Medicare AdvantageSeptember 7, 2023
Accuracy in documentation: documenting cancer — history vs. current condition
Documenting the history of cancer versus a current condition of cancer can be challenging for care providers. There are several considerations a care provider must consider when documenting the history of cancer versus the evaluation and treatment of cancer as a current condition.*
History of cancer
It is recommended to use a history of cancer code (Z85.-) when:
- Malignancy has been excised and no further treatment is directed at that site (such as radiation, chemotherapy, additional surgery).
- Routine follow-up care (surveillance) with oncology is required.

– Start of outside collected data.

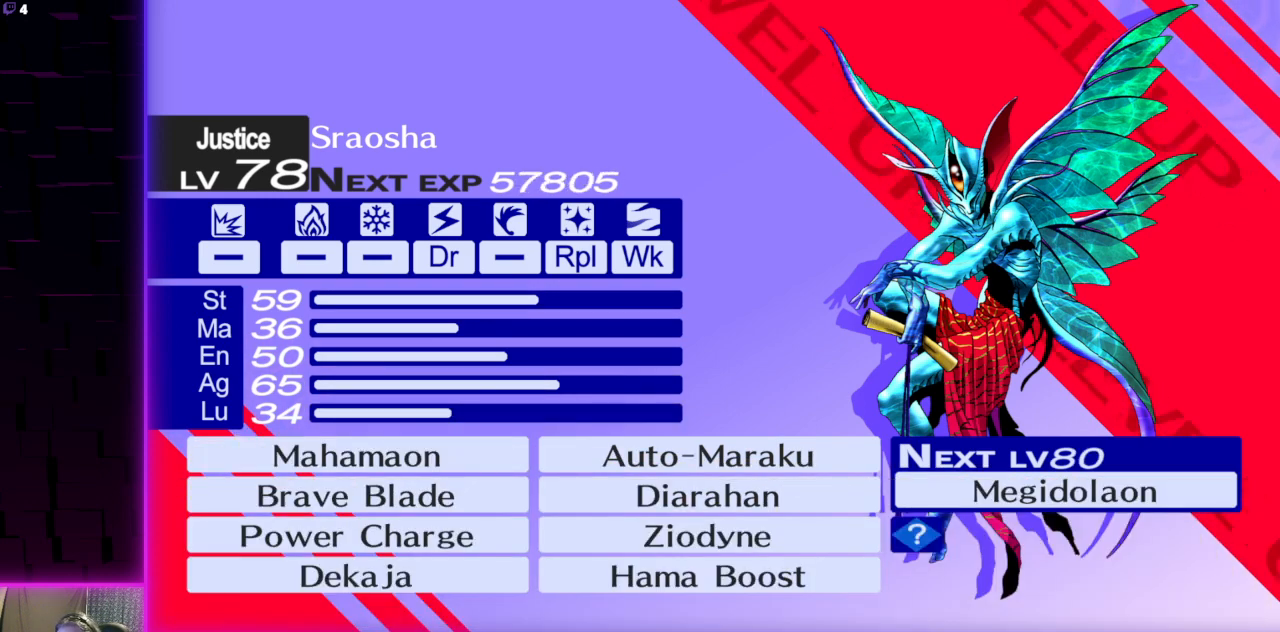
{"buttons": [], "left_stick": "center", "right_stick": "center", "events": []}
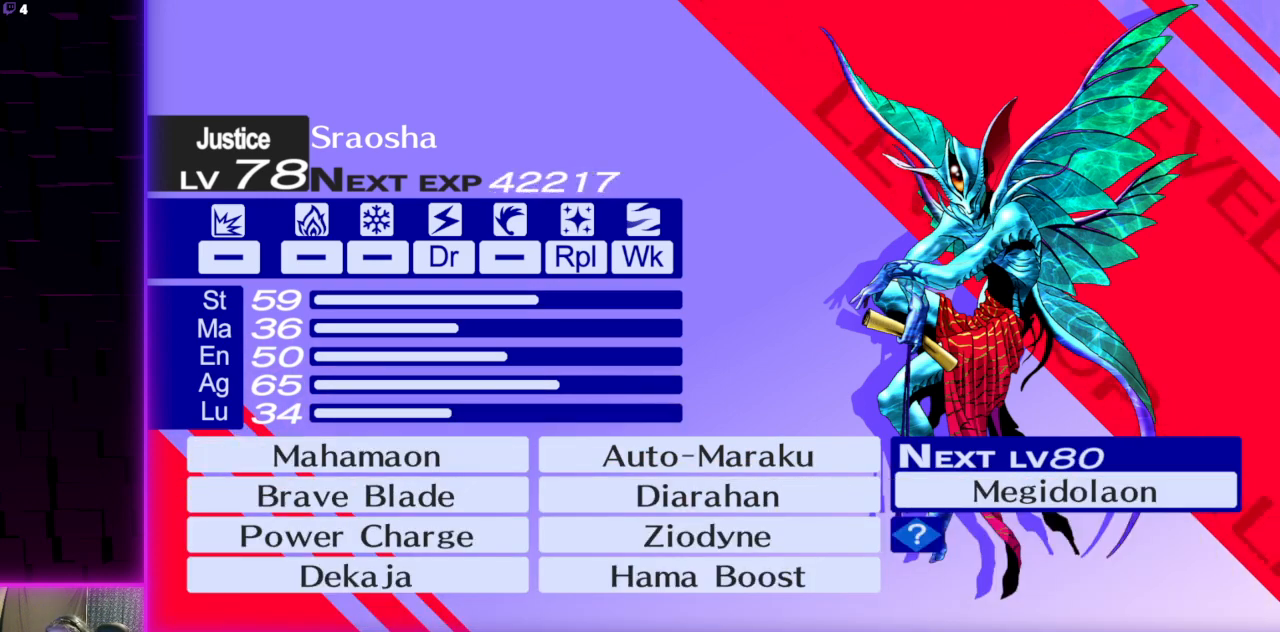
{"buttons": [], "left_stick": "center", "right_stick": "center", "events": []}
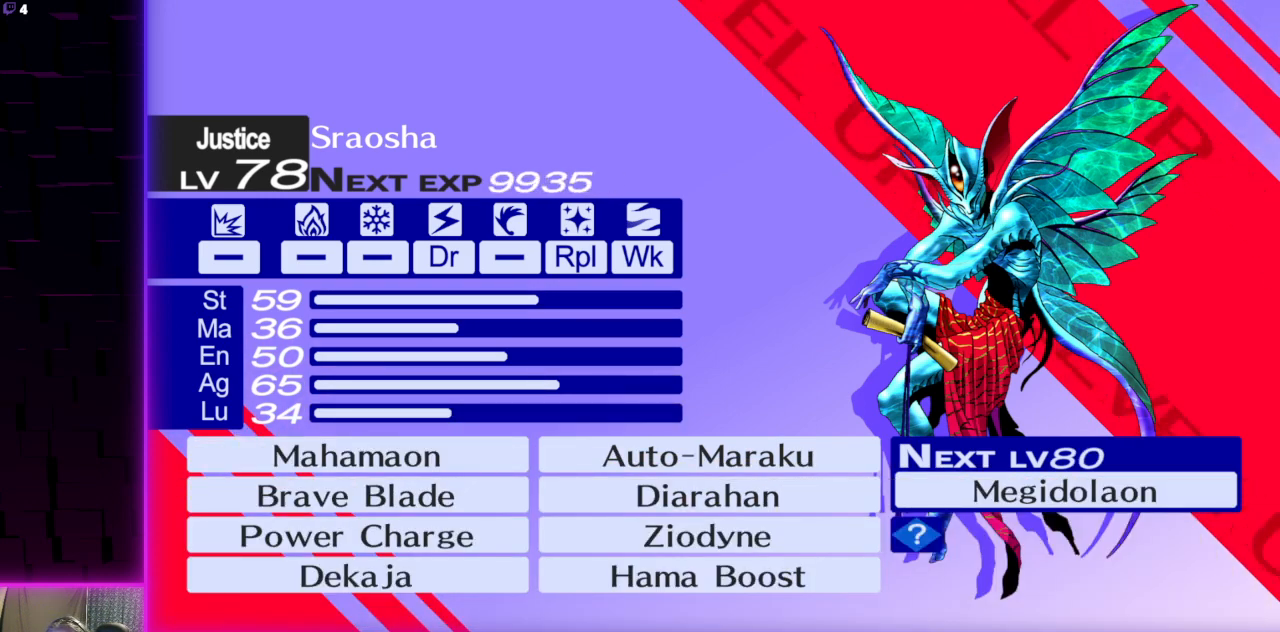
{"buttons": [], "left_stick": "center", "right_stick": "center", "events": []}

Current diagnosis/treatment of cancer:
- Documented confirmed cancer prior to the start of treatment
- Active treatment for cancer and/or related symptoms (examples include chemotherapy, radiation, and hormone therapy)

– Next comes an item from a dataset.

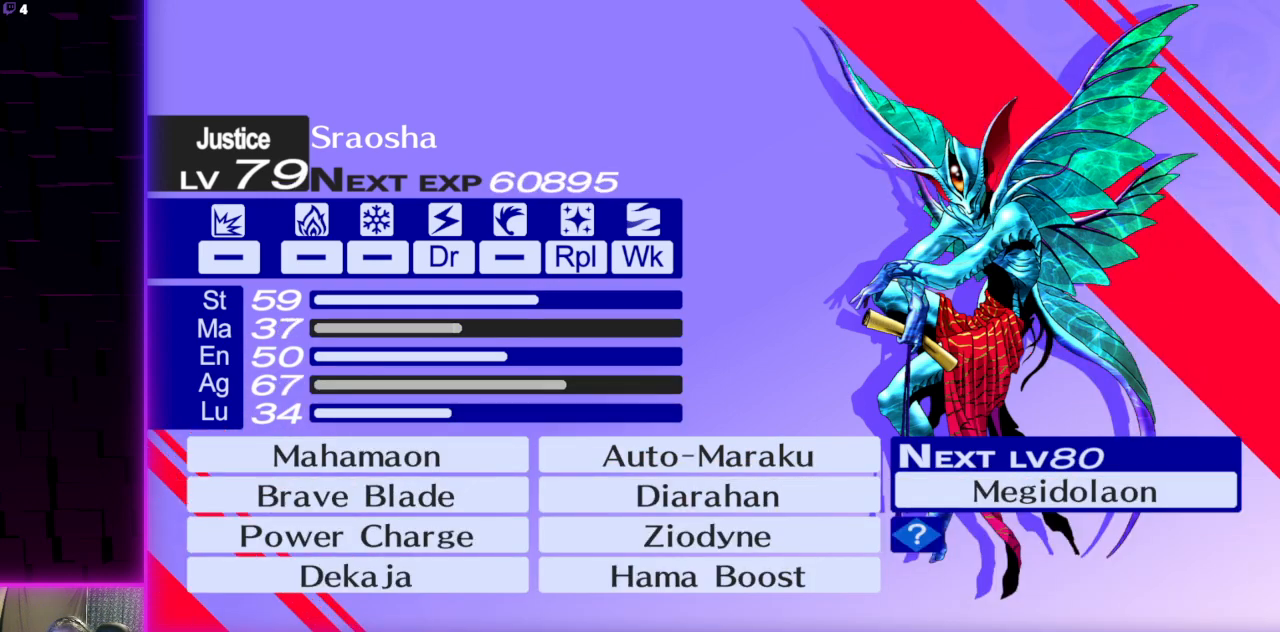
{"buttons": [], "left_stick": "center", "right_stick": "center", "events": []}
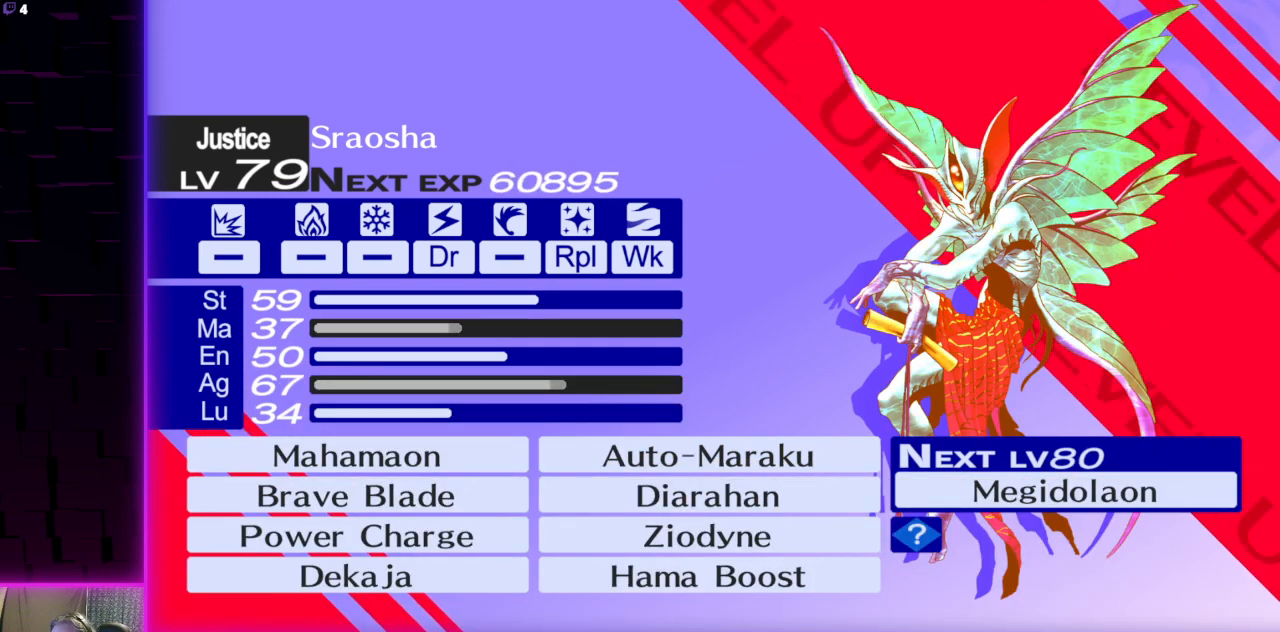
{"buttons": ["A"], "left_stick": "center", "right_stick": "center", "events": [[100, "A", "down"], [200, "A", "up"], [334, "A", "down"], [400, "A", "up"], [501, "A", "down"]]}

- Watchful waiting to determine if or when the treatment should begin
- The patient and care provider decide to not treat the cancer (for example, palliative care or hospice).
- Current treatment is being temporarily stopped for the following reasons: to determine appropriate/alternate treatment, to allow patient to rest from effects of treatment, or for the transfer of care where treatment is to be continued by another care provider
- Requires monitoring, evaluation, assessment, and treatment (MEAT) documented in the record to code as active cancer
Documentation of cancer — best practices:
- It is not recommended to document “history of neoplasm” or “no evidence of disease” (NED) if the neoplasm is still being actively treated, even if it has been excised. Instead, it is recommended to document the continuum of care, noting what has been done and what is left to do.
- History of neoplasm and NED indicates an eradication of the condition and a complete cure at the site and would result in a history of malignant neoplasm code (Z85.-).
- If a selective estrogen receptor modulator (SERM) like tamoxifen is prescribed, document whether the medication is treatment for active cancer or for prophylaxis against the cancer’s return:
- Active treatment would result in an active neoplasm code.
- Prophylaxis would result in a history of cancer code.
* Please note that the information contained in this article is not intended and should not be understood to replace the independent clinical judgment and decision making of the treating care provider.